Direct physical linkage of MAGUKs to the actin cytoskeleton was first established by the interaction of erythrocyte p55 with the FERM domain of protein 4.1R. Subsequently, it was reported that p55 binds to a 51-amino acid peptide, encoded by exon 10, located within the FERM domain of protein 4.1R. In this study, we investigated the nature of the p55-FERM domain binding interface and show that p55 binds to a second 35-amino acid peptide, encoded by an alternatively spliced exon 5, located within the FERM domain of protein 4.1R. Competition and Surface Plasmon Resonance-binding measurements suggest that the peptides encoded by exons 5 and 10 bind to independent sites within the D5 domain of p55. Interestingly, the full length 135 kDa isoform of protein 4.1R containing both exons 5 and 10 was targeted exclusively to the plasma membrane of epithelial cells whereas the same isoform without exon 5 completely lost its membrane localization capacity.
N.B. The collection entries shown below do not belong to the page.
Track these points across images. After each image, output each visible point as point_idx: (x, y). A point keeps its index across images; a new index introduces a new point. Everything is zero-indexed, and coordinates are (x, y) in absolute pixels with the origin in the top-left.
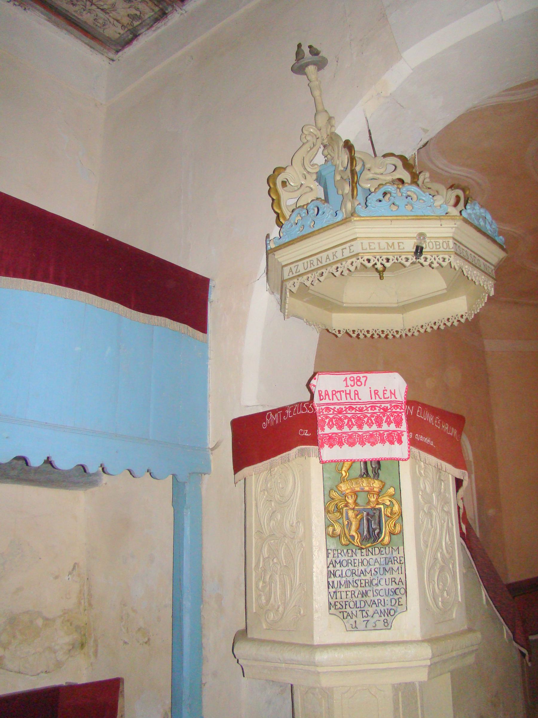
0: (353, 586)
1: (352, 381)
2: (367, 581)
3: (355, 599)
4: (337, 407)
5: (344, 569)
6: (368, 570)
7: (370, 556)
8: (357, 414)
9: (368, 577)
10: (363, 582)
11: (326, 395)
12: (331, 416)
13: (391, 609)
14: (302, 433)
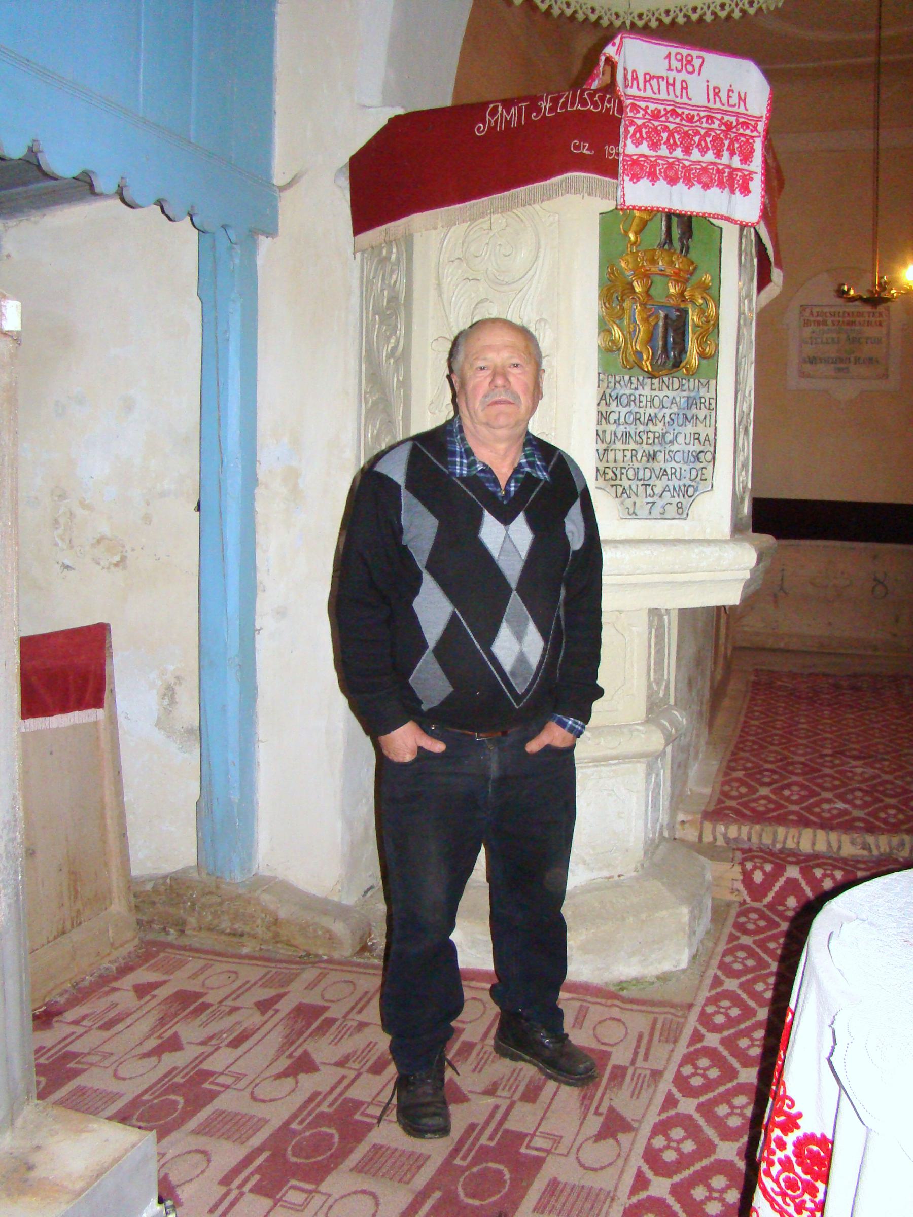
0: (636, 442)
1: (678, 61)
2: (657, 434)
3: (636, 465)
4: (652, 107)
5: (624, 411)
6: (660, 416)
7: (666, 392)
8: (681, 127)
9: (659, 428)
10: (651, 435)
11: (633, 79)
12: (639, 122)
13: (690, 486)
14: (577, 147)
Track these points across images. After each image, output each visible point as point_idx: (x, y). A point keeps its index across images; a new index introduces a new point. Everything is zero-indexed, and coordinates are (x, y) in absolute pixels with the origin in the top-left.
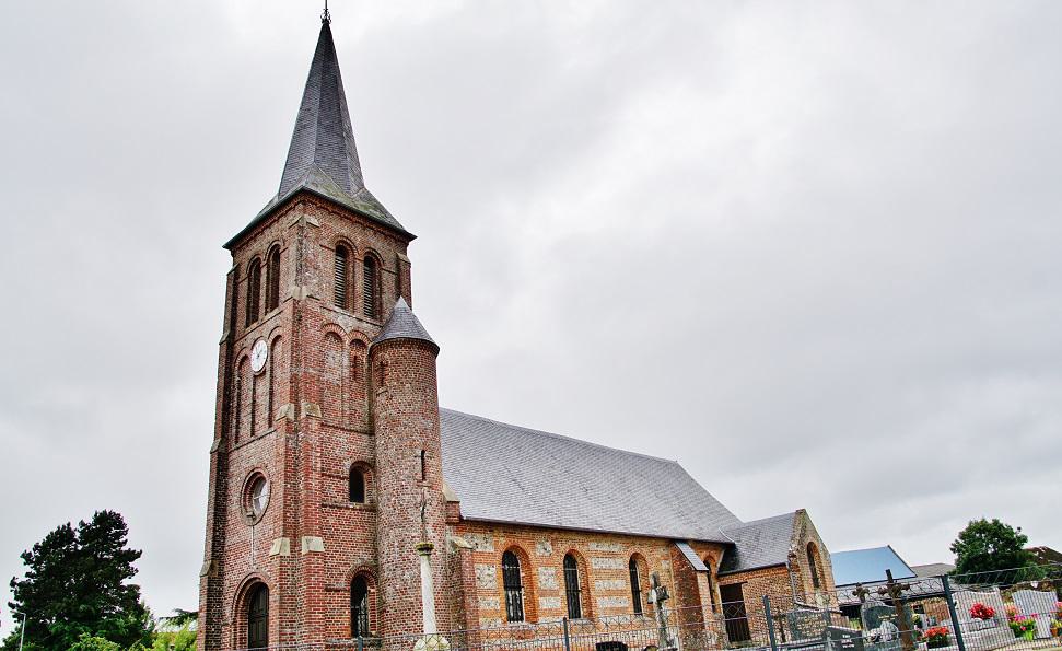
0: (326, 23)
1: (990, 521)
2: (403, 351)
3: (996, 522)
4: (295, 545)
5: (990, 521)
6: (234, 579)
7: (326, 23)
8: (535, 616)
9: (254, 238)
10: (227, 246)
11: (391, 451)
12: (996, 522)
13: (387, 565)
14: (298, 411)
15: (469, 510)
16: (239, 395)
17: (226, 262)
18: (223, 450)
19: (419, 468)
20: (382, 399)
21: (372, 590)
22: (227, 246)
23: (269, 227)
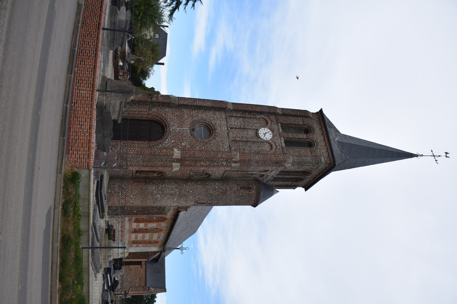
0: (417, 156)
1: (155, 299)
2: (254, 198)
3: (155, 301)
4: (177, 160)
5: (155, 299)
6: (169, 115)
7: (417, 156)
8: (137, 222)
9: (321, 129)
10: (321, 111)
11: (211, 192)
12: (155, 301)
13: (164, 186)
14: (235, 162)
15: (182, 214)
16: (251, 118)
17: (314, 109)
18: (227, 109)
19: (203, 202)
20: (235, 187)
21: (155, 175)
22: (321, 111)
23: (327, 151)
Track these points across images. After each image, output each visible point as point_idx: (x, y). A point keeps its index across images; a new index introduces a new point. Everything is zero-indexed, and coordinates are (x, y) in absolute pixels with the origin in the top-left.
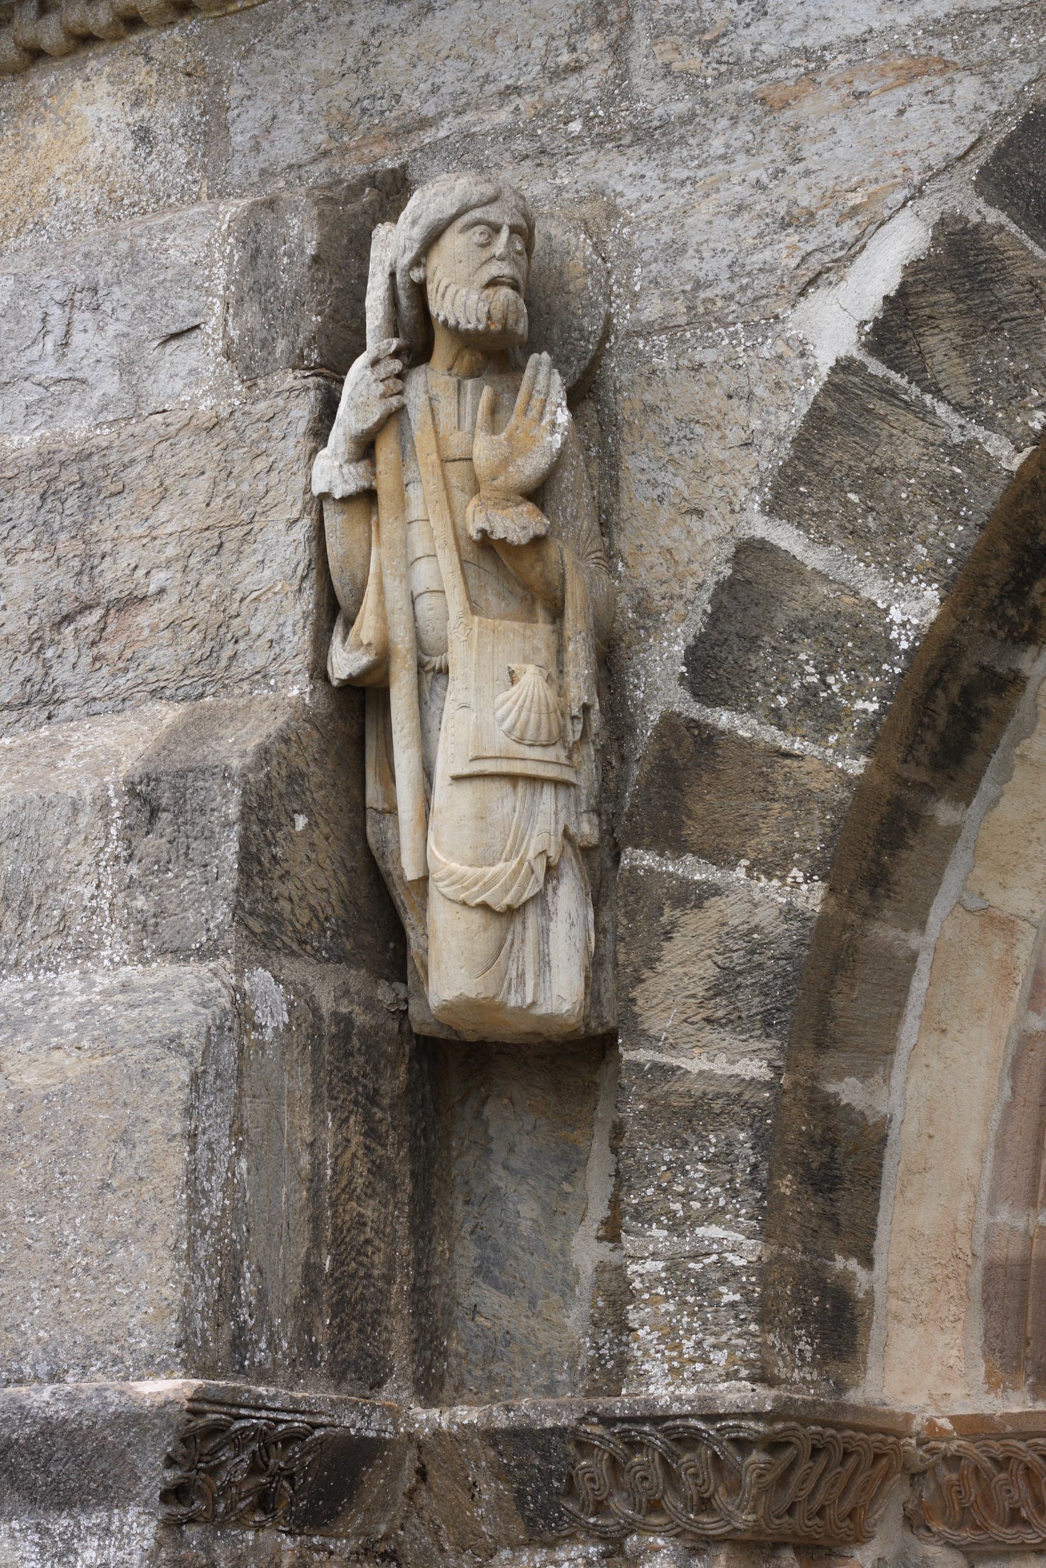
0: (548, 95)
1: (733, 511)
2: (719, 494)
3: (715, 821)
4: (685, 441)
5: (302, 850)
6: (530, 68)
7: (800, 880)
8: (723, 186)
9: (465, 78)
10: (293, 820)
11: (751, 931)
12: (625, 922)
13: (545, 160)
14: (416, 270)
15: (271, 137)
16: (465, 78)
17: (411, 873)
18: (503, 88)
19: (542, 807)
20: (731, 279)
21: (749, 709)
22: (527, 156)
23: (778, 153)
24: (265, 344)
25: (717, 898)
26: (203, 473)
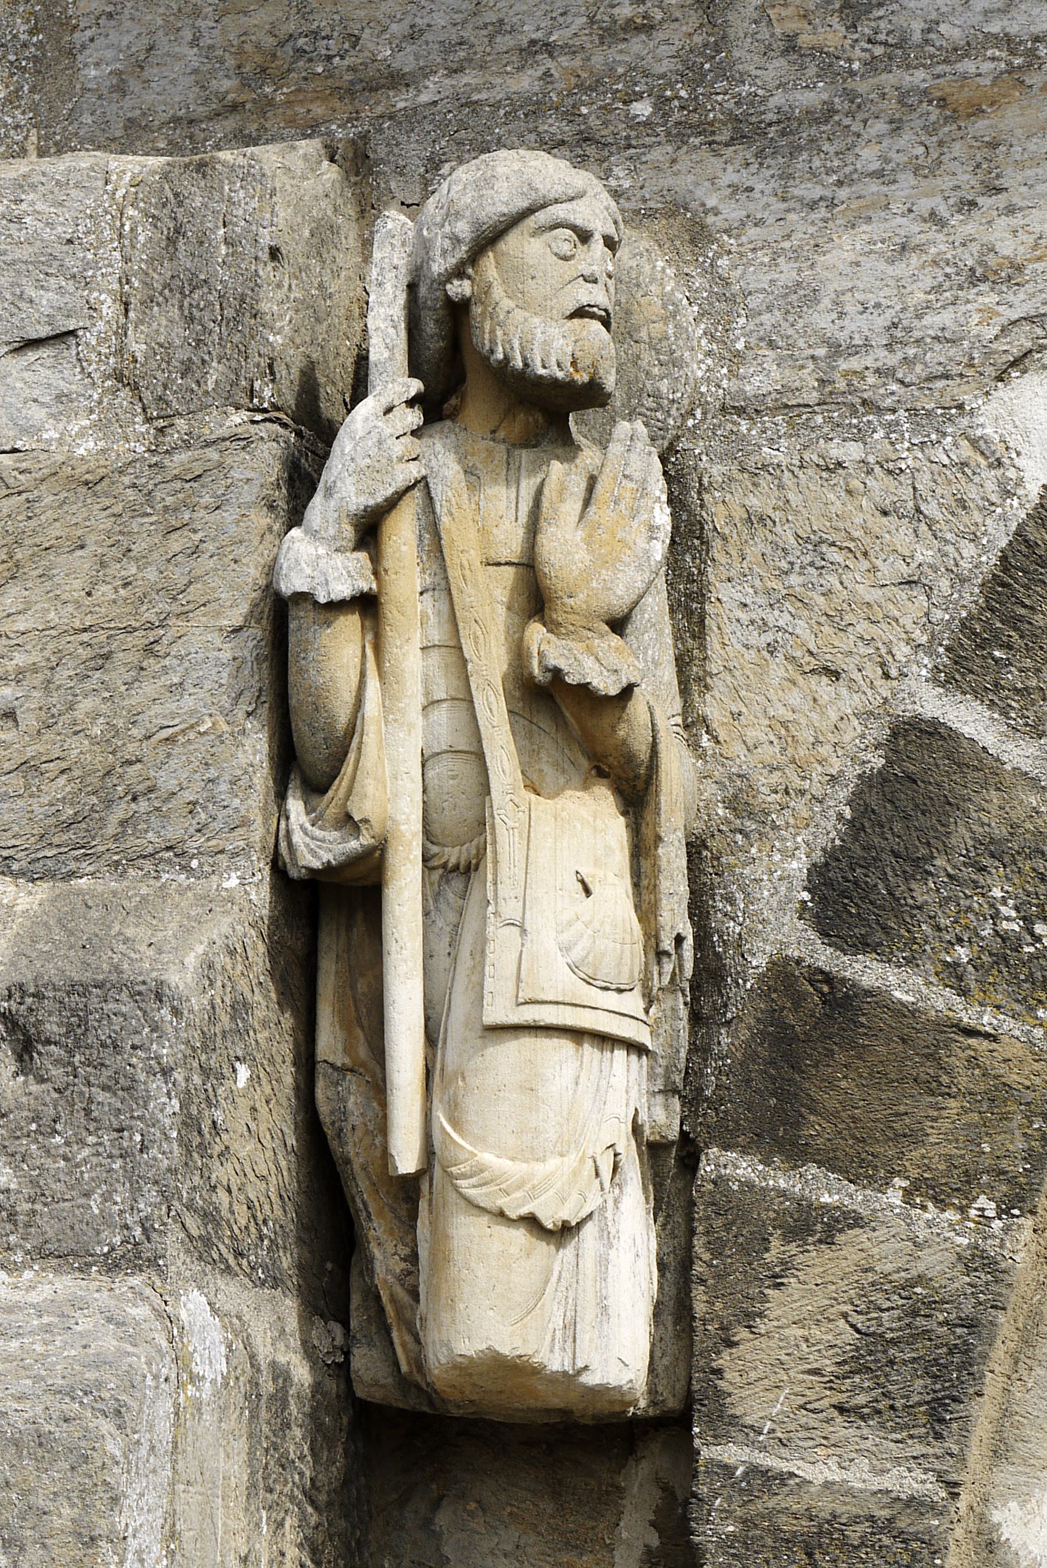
0: (598, 60)
1: (887, 676)
2: (864, 650)
3: (854, 1119)
4: (811, 570)
6: (569, 19)
7: (991, 1213)
8: (878, 214)
9: (465, 22)
11: (911, 1283)
12: (706, 1256)
13: (591, 150)
14: (456, 282)
15: (145, 74)
16: (465, 22)
17: (406, 1159)
18: (525, 43)
20: (889, 347)
21: (910, 961)
22: (563, 143)
23: (966, 178)
25: (857, 1231)
26: (82, 547)
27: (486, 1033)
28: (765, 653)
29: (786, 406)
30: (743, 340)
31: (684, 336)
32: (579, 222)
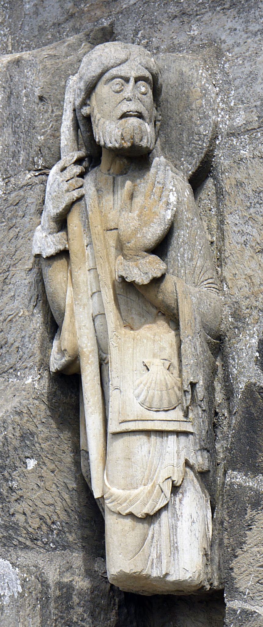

Together, these results indicate that p55 binds to two distinct sites within the FERM domain, and the alternatively spliced exon 5 is necessary for the membrane targeting of protein 4.1R in epithelial cells. Since sequences similar to the exon 5-peptide of protein 4.1R and D5 domain of p55 are conserved in many proteins, our findings suggest that a similar mechanism may govern the membrane targeting of other FERM domain containing proteins.

摘要

MAGUKs与肌动蛋白细胞骨架的直接物理联系最初是通过红细胞p55与蛋白4.1R的FERM结构域的相互作用建立的。随后,有报道称p55与由位于蛋白4.1R的FERM结构域内的外显子10编码的一个51个氨基酸的肽段结合。在本研究中,我们研究了p55-FERM结构域结合界面的性质,并表明p55与由位于蛋白4.1R的FERM结构域内的一个选择性剪接的外显子5编码的第二个35个氨基酸的肽段结合。竞争和表面等离子体共振结合测量表明,外显子5和10编码的肽段与p55的D5结构域内的独立位点结合。有趣的是,包含外显子5和10的全长135 kDa的蛋白4.1R异构体专门定位于上皮细胞的质膜,而没有外显子5的相同异构体则完全丧失了其膜定位能力。总之,这些结果表明p55与FERM结构域内的两个不同位点结合,并且选择性剪接的外显子5对于上皮细胞中蛋白4.1R的膜靶向是必需的。由于与蛋白4.1R的外显子5肽段和p55的D5结构域相似的序列在许多蛋白中是保守的,我们的发现表明类似的机制可能控制其他含FERM结构域蛋白的膜靶向。